▶ EXERCISE DATA:
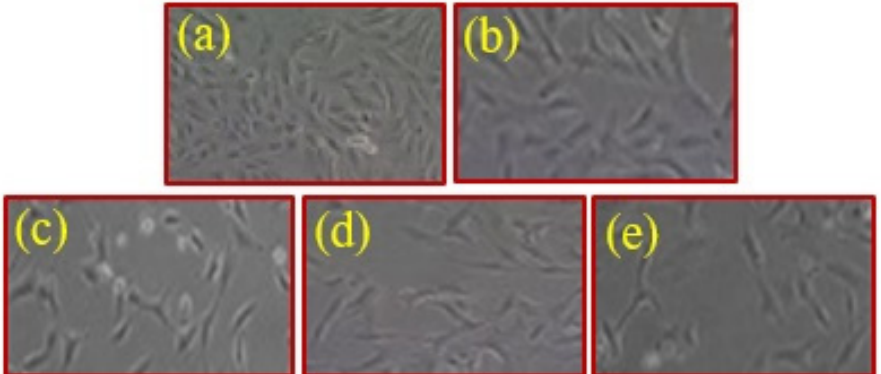
Figure 8. Images of MCF7 cells for the control ( a ) and in the presence of variable concentrations of CA@Ag (0.1) /ZnO nanocomposite 0.50, 1, 2, and of 3 mg/mL ( b – e ) at a magnification of X = 600.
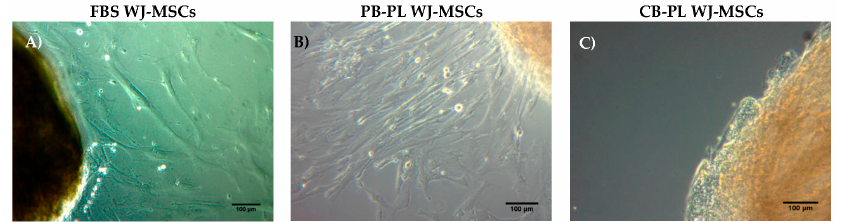
Figure 1. Isolation of MSCs from Wharton Jelly tissue using growth media supplemented with 15% FBS, 10% PB-PL and 10% CB-PL. ( A ) FBS expanded WJ-MSCs after 6 days of culture under standard conditions. ( B ) PB-PL expanded WJ-MSCs after 7 days of culture. ( C ) CB-PL growth medium failed to expand the WJ-MSCs even after 20 days of culture under standard conditions. Original magnification 10 × , scale bars 100 µ m. Bioengineering 2018 , 5 , x FOR PEER REVIEW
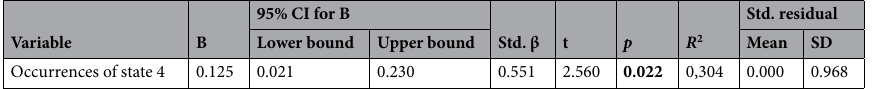
Table 2. The final regression model statistics. Significance values are in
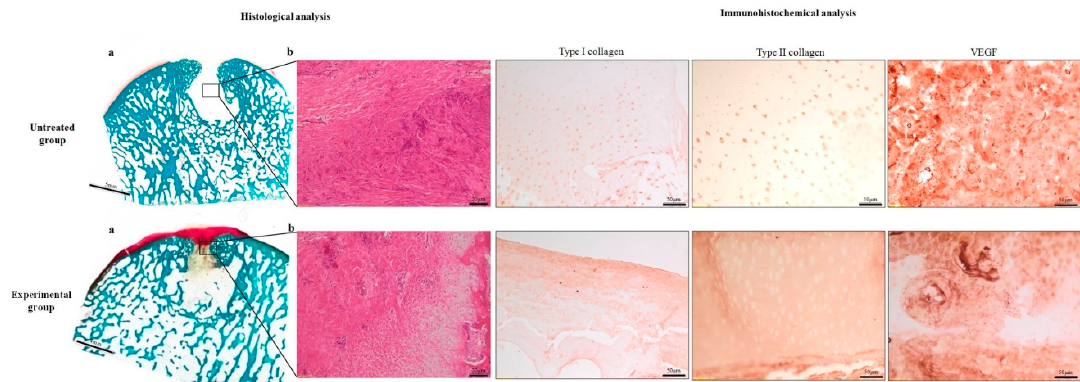
Figure 4. Histological evaluations at six months in the untreated group: ( a ) No evidence of bone and cartilage defect healing, Safranin-O/Fast green stain. Magnification 1×. ( b ) Presence of fibrous tissue in the defect area. H/H staining: Magnification 20×. In the experimental group: ( a ) Safranin-O/Fast green stain. Magnification 1×. ( b ) Cartilage defect filled with fibrous tissue resembling fibrocartilage. H/H staining: Magnification 20×. The immunohistochemical panel showed the staining for type I, type II collagen, and VEGF. Magnification 10×.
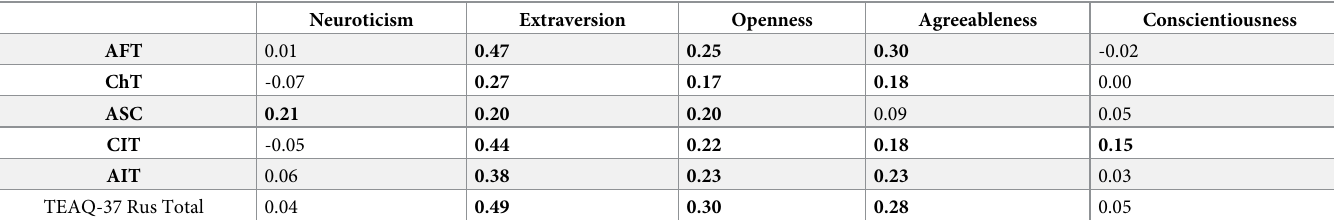
Table 6. Correlations of the TEAQ-37 Rus subscales with the Big Five personality factors ( r values).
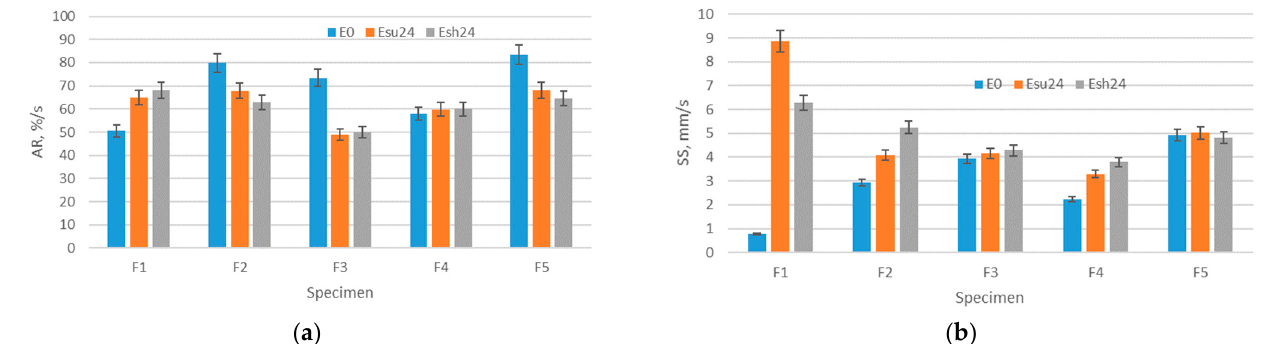
Figure 12. Average values and standard deviation of the properties related to moisture management: ( a ) AR and ( b ) SS of polymer materials.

▶ DESCRIPTION OF THE TASK:
Your copy must begin at the line containing "Figure 1. Isolation" and end at the last line of the material above. Reproduce each line exactly, but not the pictures.

▶ REPLY:
Figure 1. Isolation of MSCs from Wharton Jelly tissue using growth media supplemented with 15% FBS, 10% PB-PL and 10% CB-PL. ( A ) FBS expanded WJ-MSCs after 6 days of culture under standard conditions. ( B ) PB-PL expanded WJ-MSCs after 7 days of culture. ( C ) CB-PL growth medium failed to expand the WJ-MSCs even after 20 days of culture under standard conditions. Original magnification 10 × , scale bars 100 µ m. Bioengineering 2018 , 5 , x FOR PEER REVIEW
Table 2. The final regression model statistics. Significance values are in
Figure 4. Histological evaluations at six months in the untreated group: ( a ) No evidence of bone and cartilage defect healing, Safranin-O/Fast green stain. Magnification 1×. ( b ) Presence of fibrous tissue in the defect area. H/H staining: Magnification 20×. In the experimental group: ( a ) Safranin-O/Fast green stain. Magnification 1×. ( b ) Cartilage defect filled with fibrous tissue resembling fibrocartilage. H/H staining: Magnification 20×. The immunohistochemical panel showed the staining for type I, type II collagen, and VEGF. Magnification 10×.
Table 6. Correlations of the TEAQ-37 Rus subscales with the Big Five personality factors ( r values).
Figure 12. Average values and standard deviation of the properties related to moisture management: ( a ) AR and ( b ) SS of polymer materials.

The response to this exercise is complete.